A FADING COALITION? – AT 8:55 A.M. ET: It will have to be proved out during the campaign, but there is much talk about the fracturing of the Obama coalition. The Dems are starting to fight among themselves. They apparently didn't build this ship with enough lifeboats. From The Hill:
Fissures have opened over everything from tax policy and former President Bill Clinton’s off-message comments to recriminations following the party’s fiasco in the Wisconsin recall, which some say should have been avoided.
Democrats disagree over the wisdom of Obama’s attacks on Republican Mitt Romney’s private equity background at Bain Capital and are split over the proposed construction of the Keystone XL pipeline from Canada’s vast oil sands.
The divides are opening just as Republicans appear more unified, which underlines the danger for Democrats and highlights an abrupt reversal in the two major parties’ fortunes.
Just a few months ago, Republicans were absorbed in a bitter primary battle, and mutual attacks among GOP hopefuls filled the airwaves.
But last week’s news that Romney and the Republicans had outperformed Obama and the Democrats in May fundraising suggested the party of the right was coalescing, as did news of weekly strategy calls between Romney’s campaign and GOP leadership.
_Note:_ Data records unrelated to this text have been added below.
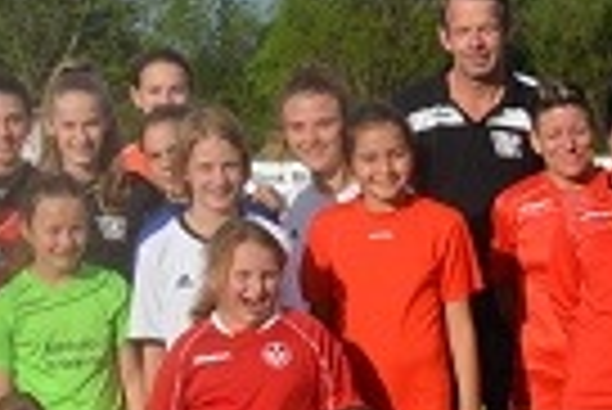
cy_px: 340
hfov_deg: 14.1
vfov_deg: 10.2
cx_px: -356
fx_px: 2292
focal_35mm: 135
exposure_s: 1/2000
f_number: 8
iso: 400
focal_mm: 27
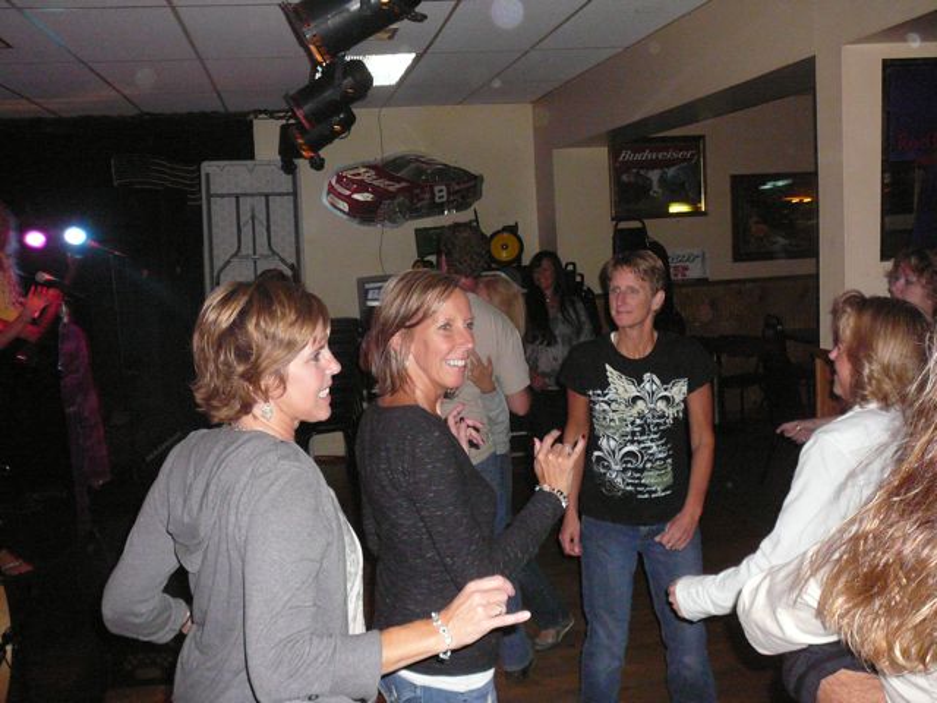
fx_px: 947
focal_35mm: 35
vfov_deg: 40.7
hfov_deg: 52.6
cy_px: 352
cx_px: 468
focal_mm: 5.2
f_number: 2.8
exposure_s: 1/30
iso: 400
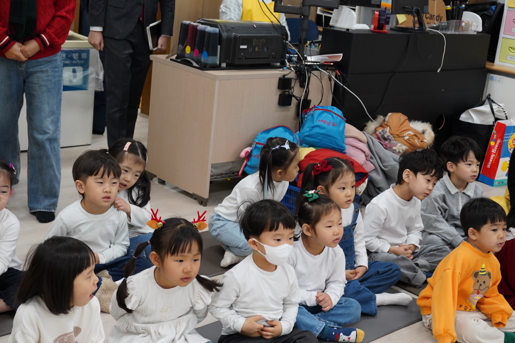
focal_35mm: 60
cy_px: 172
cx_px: 258
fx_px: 858
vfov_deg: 22.6
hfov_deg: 33.4
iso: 2500
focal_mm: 60
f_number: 7.1
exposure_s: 1/80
Wisconsin, where GOP Gov. Scott Walker trounced a recall effort last week, exposed tensions between Washington Democrats, including the president, and the labor movement.
Many in Washington thought the recall was a bad idea from the start, something reflected in Obama’s reluctance to get involved at any level beyond his Twitter feed.
The lack of effort added to disillusionment among union activists already unhappy with the low priority the White House had accorded to issues such as “card check” that they hold dear.
After the result, liberals formed a circular firing squad.
COMMENT: I'd add something else to this – a kind of undercurrent of buzz hinting that a growing number of people in the Democratic Party don't like the president personally, finding him cold and arrogant. Personal relationships mean as much at the presidential level as anywhere else. The president, almost like Nixon, seems to have few real friends and very little interest in actual people. He seems to live, at times, in an abstract world.
But the Dems are pros at running campaigns. They may iron out these problems. We have to run as if we're running against the best campaign in history. That's the only way to do it in politics.